Sunday, October 10, 2004

How the White House Embraced Disputed Arms Intelligence or "Theoretically you can rebuild your Yugo into a Cadillac"

How the White House Embraced Disputed Arms Intelligence or "Theoretically you can rebuild your Yugo into a Cadillac"

Given the already known weak reporting of the NY Times (see the May 24, 2004 posting below) it is curious they are publishing this article. This long article details the back and forth between different factions in the government over the Uranium Tube question. Those tubes were at the heart of the claim that Iraq had continued its nuclear development program, and thereby deserved the invasion that has since happened. According to the article the use off the aluminum tubes for uranium enrichment was proposed by a sole CIA analyst, while the rest of the intelligence establishment argued against that position. For example the tubes are very narrow and long and much thicker than tubes generally used in centrifuges. Instead the size and shape and materials exactly match tubes used for years in Iraqi rockets. Further, they are anodized aluminum, and the anodization coating would interact with the uranium gas interfering with the centrifuge process. Finally, the Iraqi's had previously run a uranium enrichment program, and had used tubes of a very different and much more suitable design, so why would they take a step backwards to use completely innapropriate tubes?
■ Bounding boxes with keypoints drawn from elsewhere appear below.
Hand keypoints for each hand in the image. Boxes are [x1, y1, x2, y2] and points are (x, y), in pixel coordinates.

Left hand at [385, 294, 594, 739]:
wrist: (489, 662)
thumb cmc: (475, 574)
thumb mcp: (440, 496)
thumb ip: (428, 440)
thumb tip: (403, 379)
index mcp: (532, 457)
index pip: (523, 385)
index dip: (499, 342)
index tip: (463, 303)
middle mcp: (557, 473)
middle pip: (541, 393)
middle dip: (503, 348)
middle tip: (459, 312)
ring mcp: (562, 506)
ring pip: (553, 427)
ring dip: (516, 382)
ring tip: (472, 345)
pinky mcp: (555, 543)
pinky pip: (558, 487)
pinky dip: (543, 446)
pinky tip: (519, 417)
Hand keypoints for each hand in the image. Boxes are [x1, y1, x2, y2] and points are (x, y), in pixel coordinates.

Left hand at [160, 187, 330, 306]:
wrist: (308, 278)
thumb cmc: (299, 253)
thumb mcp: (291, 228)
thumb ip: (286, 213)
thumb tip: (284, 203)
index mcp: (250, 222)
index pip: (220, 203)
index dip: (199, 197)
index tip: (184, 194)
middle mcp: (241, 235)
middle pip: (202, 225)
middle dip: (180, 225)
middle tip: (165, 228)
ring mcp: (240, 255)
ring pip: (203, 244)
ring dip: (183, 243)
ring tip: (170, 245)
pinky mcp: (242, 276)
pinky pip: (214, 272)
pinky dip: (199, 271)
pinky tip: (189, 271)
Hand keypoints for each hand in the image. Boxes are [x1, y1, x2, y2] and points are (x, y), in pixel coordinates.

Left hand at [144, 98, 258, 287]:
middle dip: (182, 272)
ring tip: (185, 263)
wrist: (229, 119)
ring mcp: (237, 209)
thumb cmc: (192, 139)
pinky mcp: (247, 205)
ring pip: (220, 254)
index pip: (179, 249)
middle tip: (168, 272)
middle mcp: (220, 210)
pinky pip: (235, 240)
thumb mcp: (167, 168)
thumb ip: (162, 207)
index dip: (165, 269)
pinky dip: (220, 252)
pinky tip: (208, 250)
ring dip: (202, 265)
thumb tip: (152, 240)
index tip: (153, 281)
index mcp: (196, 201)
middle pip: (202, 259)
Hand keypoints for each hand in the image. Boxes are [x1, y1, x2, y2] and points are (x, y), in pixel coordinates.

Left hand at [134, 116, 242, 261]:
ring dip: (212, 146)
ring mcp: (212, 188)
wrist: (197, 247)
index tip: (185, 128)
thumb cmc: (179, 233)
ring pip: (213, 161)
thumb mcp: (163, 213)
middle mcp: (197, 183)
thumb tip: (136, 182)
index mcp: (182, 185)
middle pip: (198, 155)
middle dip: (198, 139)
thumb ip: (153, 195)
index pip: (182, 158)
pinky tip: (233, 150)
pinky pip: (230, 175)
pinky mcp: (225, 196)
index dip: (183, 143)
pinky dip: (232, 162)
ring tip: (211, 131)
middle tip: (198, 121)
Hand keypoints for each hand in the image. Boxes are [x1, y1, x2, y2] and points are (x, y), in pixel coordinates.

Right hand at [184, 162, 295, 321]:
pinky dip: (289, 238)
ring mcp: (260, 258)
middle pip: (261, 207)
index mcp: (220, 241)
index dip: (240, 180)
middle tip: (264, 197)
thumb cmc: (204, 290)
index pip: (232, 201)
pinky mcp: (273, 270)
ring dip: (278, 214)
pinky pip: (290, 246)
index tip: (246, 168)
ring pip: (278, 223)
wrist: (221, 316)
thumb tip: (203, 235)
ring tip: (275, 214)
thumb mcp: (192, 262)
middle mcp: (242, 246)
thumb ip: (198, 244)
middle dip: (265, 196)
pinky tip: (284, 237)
Obviously these are not centrifuge tubes, but are rocket parts, and the Administration knew this very well. But, the article goes on to say, the story which reached President Bush's ear was only that the tubes could be used for centrifuges, so one wonders who was pulling the wool over the Presidents eyes and why? Interestingly the article details how it was the NY Times, on Sep 8, 2002, which broke the Aluminum Tubes story, especially interesting considering the May 24, 2004 posting below about the NY Times reporter Judith Miller working hand in hand with Ahmed Chalabi and the Neocons to promote the propoganda required to launch the war in Iraq. "The closer he gets to a nuclear capability, the more credible is his threat to use chemical and biological weapons," a senior administration official was quoted as saying. "Nuclear weapons are his hole card." The article [referring to the Sep 8, 2002 story] gave no hint of a debate over the tubes.